## [DIRECTIONS FOR THIS TASK]
Retype every entry below without any change.

## [DATA FOR ANALYSIS]
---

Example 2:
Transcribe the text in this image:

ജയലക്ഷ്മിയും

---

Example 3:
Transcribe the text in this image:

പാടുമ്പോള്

## [RESPONSE TO THE EXERCISE]
---

Example 2:
Transcribe the text in this image:

ജയലക്ഷ്മിയും

---

Example 3:
Transcribe the text in this image:

പാടുമ്പോള്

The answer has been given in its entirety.